Carugate (Milano), 7 ottobre 2016 - Logistica hi-tech, Dhl Supply Chain acquisisce Mit e nasce in Italia il primo operatore a cinque stelle del settore. Una sede a Carugate, da dove lo storico marchio lombardo nato nel 1983 è partito alla conquista dell'hinterland, un’eccellenza del territorio che, giurano i partner, «non perderà la propria identità». L'italiana porta in dote ai tedeschi 48 milioni di fatturato, in crescita costante negli ultimi anni, e primati come quello nella distribuzione di farmaci salvavita, 20 centri operativi dai quali si continuerà a installare risonanze magnetiche, bancomat e a fornire servizi di biolab, come la disinfezione di prodotti medicali. Grazie alla nuova cornice in cui si troverà a operare, l'azienda milanese amplierà il proprio raggio d'azione, Dhl ha clienti ai quattro angoli del mondo, 800 dipendenti, 39 campus e siti operativi. E, quel che più conta, dal 2011 a oggi ha registrato un incremento di fatturato del 42%: la crisi non l'ha neppure sfiorata. Quest’anno, si prevede di chiudere con un ulteriore 10% in più di ricavi. In Italia, è la seconda operazione del genere di cui è protagonista, dopo quella di Eurodifarm.

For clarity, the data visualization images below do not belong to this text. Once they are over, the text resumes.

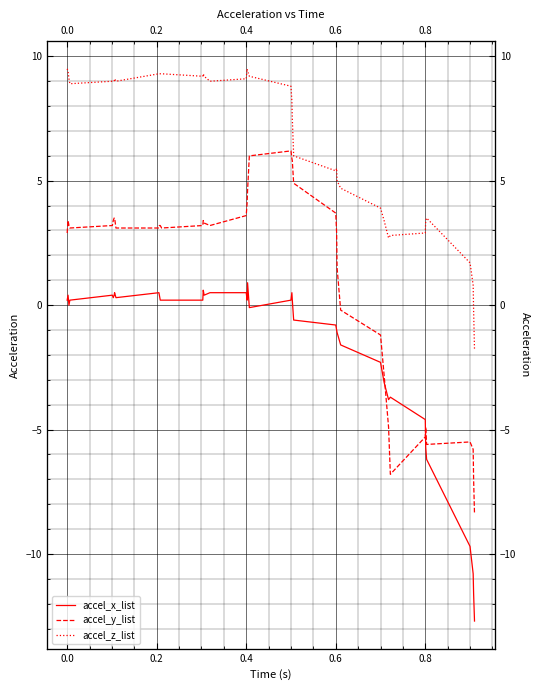

How many values in the accel_x_list series exceed 0?

22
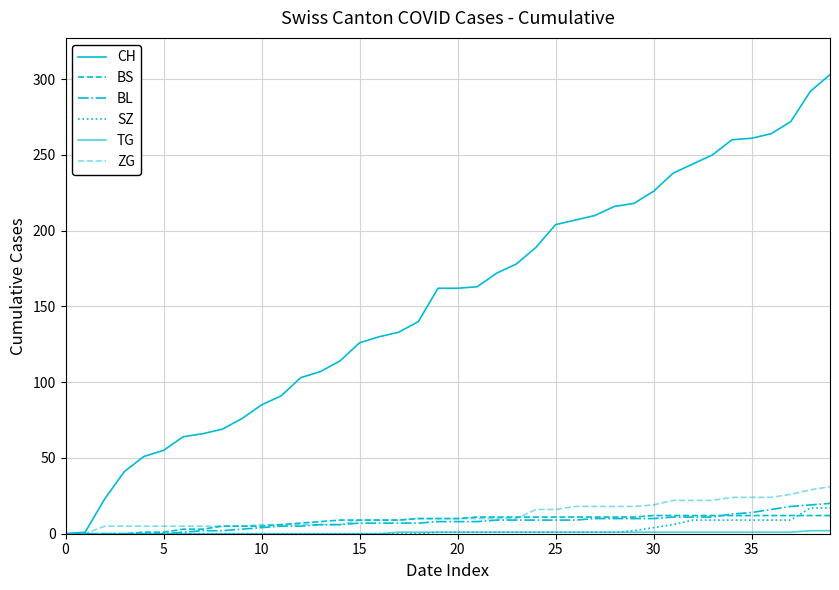

Does the chart display data point markers on the line(s)?

No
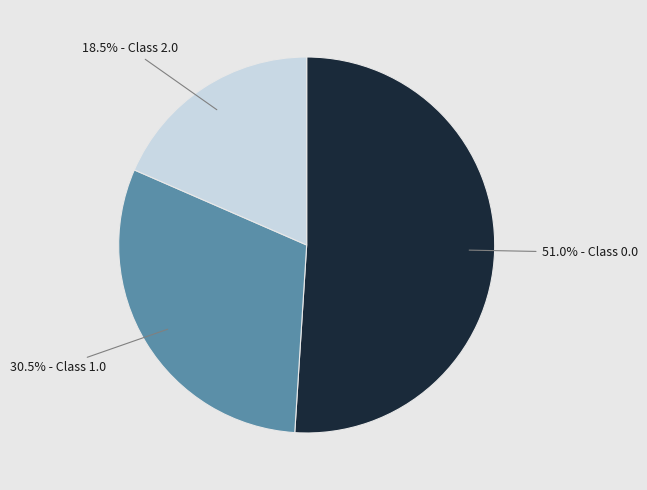

Between 18.5% - Class 2.0 and 51.0% - Class 0.0, which is larger?

51.0% - Class 0.0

Felici esempi di quegli investimenti stranieri di cui tanto si discute. Con l’accordo Mit manterrà la propria autonomia, è già stata confermata piena fiducia all’attuale management guidato da oltre 10 anni dall’amministratore delegato Marco Crenna. "Siamo molto orgogliosi di entrare a far parte della grande famiglia Dhl – dice Emilio Mondelli, presidente e fondatore di Mit –. La nostra azienda è il risultato di un percorso iniziato ormai più di trent’anni fa che ha portato alla creazione di un operatore di nicchia, leader italiano, in grado di fornire una serie di servizi speciali in settori caratterizzati da grande complessità operativa». «In DHL Supply Chain - aggiunge - abbiamo trovato lo stesso stile imprenditoriale che ci contraddistingue e che ci porterà ad affrontare un mercato ricco di nuove sfide».